#### TASK TO CARRY OUT:
Pull out the classification lines from every one of the entries below, copying each line word for word and leaving out the pictures.

#### ENTRIES PROVIDED:
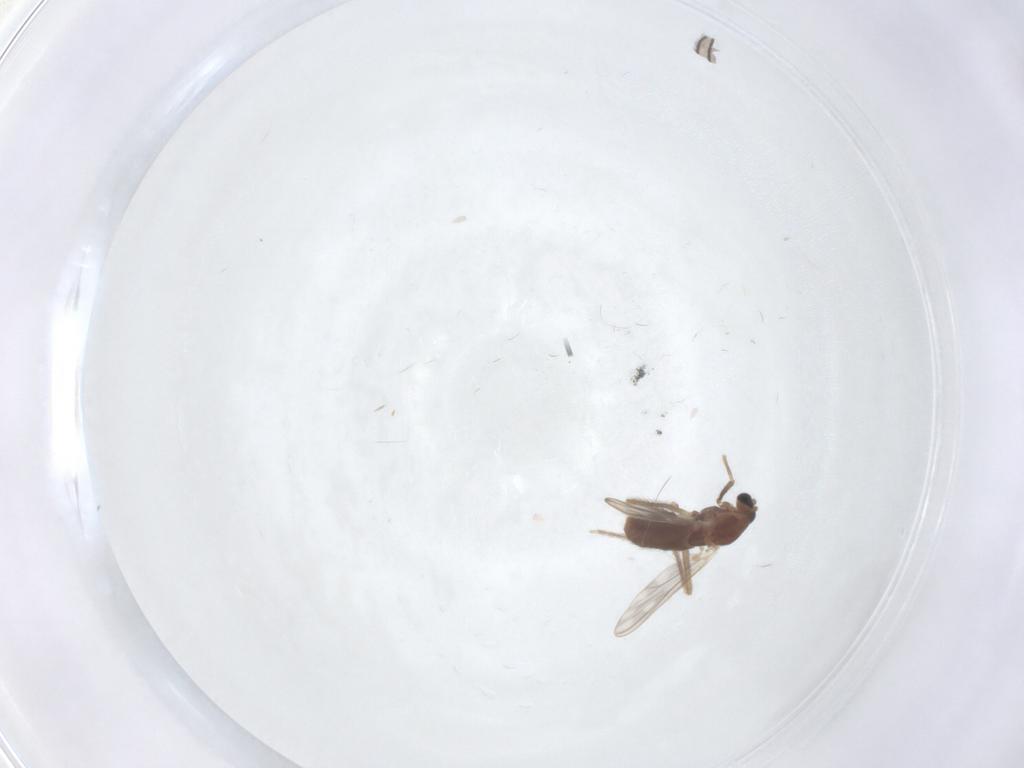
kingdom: Animalia
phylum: Arthropoda
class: Insecta
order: Diptera
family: Chironomidae
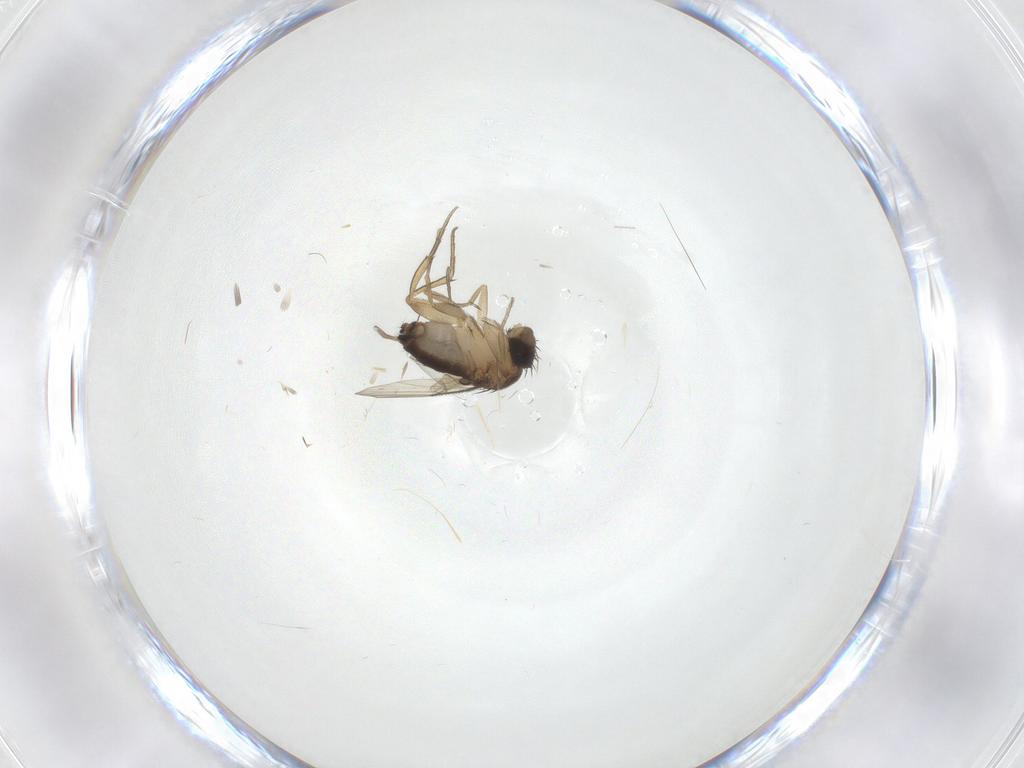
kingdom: Animalia
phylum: Arthropoda
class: Insecta
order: Diptera
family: Phoridae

#### ANSWER TO THE TASK:
kingdom: Animalia
phylum: Arthropoda
class: Insecta
order: Diptera
family: Chironomidae
kingdom: Animalia
phylum: Arthropoda
class: Insecta
order: Diptera
family: Phoridae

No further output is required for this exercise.